I have kept ginger in all its forms – fresh, in a jar, tube, powdered, but now my preferred and most convenient form is frozen – thank you Waitrose (although there is nothing stopping you from mincing fresh ginger and freezing it yourself). I also still keep powdered (Bart’s is definitely worth paying more for) and candied ginger for baking (always left over after Christmas, very handily).
One of ginger’s closest friends, in my opinion, is fish, and specifically, oily fish. My aunt first introduced me to this. She makes a sublime side of salmon, infused with ginger and enrobed in delicate buttery shortcrust pastry shaped and decorated to resemble the fish itself. It sits proudly on the table, as if the centrepiece of a Regency feast, and is sublime with salad and jersey potatoes.
In homage to that dish (which I confess I am yet to have a crack at myself), and because I had four salmon steaks in need of eating, I decided to make a salmon en croute, which I often do, but this time flavoured with ginger. I also had some lemons which had seen better days, so used the zest to add some subtle citrus notes.
Normally, I would simply wrap the salmon in pastry, and bake, and they are fine, but to add an extra challenge, and because I was interested in whether it would make much of a difference, I decided to bake the bases first.
Ingredients – Serves 4
4 slim salmon steaks
750g butter puff pastry (I confess I last made puff pastry for my O’ level in 1985)
100g cream cheese
I heaped tsp minced ginger
Zest of one lemon
Salt & pepper
Egg for glazing
– Mix the cream cheese, ginger and lemon together with a pinch of salt and black pepper
– Roll out the pastry into a rectangle until 2mm thick
– This bit is quite tricky: Cut four rectangles, which your salmon steaks will fit in the centre of with a 2cm all round.
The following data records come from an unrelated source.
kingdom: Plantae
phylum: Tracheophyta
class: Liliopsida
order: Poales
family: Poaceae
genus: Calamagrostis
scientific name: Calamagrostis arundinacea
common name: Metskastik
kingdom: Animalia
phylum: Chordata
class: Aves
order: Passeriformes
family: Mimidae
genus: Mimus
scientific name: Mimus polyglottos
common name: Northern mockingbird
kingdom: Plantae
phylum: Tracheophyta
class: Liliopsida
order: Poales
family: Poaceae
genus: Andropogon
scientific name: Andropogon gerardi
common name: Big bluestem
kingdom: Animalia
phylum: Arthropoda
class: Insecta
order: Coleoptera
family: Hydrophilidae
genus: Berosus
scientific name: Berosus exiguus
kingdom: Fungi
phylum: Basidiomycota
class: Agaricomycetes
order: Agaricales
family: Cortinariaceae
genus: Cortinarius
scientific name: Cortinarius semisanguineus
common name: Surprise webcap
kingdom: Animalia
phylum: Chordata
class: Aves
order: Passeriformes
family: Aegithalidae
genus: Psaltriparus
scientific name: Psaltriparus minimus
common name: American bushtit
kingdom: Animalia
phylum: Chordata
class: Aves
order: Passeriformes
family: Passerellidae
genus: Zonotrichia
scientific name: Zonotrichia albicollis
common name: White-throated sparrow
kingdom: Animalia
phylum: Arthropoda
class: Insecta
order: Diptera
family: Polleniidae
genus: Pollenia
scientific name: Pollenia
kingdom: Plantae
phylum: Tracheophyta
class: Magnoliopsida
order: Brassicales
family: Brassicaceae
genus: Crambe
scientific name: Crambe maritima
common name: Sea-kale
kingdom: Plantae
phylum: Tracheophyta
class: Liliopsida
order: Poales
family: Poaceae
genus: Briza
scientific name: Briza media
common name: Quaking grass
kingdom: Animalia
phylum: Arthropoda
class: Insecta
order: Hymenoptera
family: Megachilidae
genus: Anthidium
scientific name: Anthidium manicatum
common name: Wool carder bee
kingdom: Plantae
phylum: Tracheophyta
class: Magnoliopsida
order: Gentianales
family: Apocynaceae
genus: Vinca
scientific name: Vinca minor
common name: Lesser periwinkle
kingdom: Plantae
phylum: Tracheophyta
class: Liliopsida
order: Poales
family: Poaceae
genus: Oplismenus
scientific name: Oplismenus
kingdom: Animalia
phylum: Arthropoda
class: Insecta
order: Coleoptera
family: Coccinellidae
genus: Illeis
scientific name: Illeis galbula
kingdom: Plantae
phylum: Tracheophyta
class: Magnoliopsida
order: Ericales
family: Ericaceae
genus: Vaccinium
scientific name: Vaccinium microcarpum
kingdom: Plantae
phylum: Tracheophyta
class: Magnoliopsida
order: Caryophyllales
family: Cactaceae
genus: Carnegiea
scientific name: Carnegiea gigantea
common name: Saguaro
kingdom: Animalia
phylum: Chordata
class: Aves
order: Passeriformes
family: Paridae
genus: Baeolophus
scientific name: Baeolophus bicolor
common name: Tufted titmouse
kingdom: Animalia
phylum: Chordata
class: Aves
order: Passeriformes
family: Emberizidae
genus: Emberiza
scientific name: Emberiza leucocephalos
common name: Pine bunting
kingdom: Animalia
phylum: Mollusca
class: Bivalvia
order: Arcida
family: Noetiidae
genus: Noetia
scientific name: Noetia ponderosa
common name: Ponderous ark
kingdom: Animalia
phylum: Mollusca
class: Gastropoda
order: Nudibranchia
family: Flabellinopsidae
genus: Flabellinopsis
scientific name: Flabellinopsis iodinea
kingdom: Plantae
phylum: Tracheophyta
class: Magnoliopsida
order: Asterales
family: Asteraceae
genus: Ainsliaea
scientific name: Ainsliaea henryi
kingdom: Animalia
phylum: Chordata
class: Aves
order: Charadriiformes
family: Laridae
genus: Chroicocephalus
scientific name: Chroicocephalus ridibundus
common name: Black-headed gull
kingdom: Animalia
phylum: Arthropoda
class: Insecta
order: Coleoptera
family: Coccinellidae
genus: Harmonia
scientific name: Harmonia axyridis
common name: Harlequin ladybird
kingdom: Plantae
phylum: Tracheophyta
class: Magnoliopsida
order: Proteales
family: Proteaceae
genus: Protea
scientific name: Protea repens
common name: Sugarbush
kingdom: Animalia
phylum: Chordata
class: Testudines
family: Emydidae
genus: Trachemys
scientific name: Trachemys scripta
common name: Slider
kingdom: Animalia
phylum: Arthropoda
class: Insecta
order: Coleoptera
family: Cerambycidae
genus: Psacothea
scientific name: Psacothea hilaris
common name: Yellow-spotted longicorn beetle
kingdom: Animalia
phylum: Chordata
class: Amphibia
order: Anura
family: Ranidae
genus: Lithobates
– Cut another four rectangles 1cm wider all round and put in fridge
– Place a piece of baking parchment over the pastry and then a pan, or another heavy baking tray which will basically stop the pastry form rising (meille feuille are made this way)
– Bake in the oven for 10 mins, but check that they are nicely crisp and browned before taking them out)
– Cool slightly
– Strip the skin from the salmon by sliding a knife under the fish and away from you.
Place a salmon steak in the centre of each strip of pastry and divide the cream cheese mix over the top of each one. Be careful not to put too much on – you don’t want it leaking out. You can always warm any spare cream cheese with a spot of cream and serve as a sauce on the side.
– Place the larger pieces of pastry over the top and crimp.
– Glaze with egg and grind some salt and pepper over the top.
– Put two tiny slits at each end to allow some of the steam to escape.
– Bake for 25 minutes
I served this with some Charlotte potatoes (sadly Jerseys are a few months away) and garden peas. The bases were incidentally, extra crispy and definitely worth doing for a special dinner (but perhaps wasted on the kids!)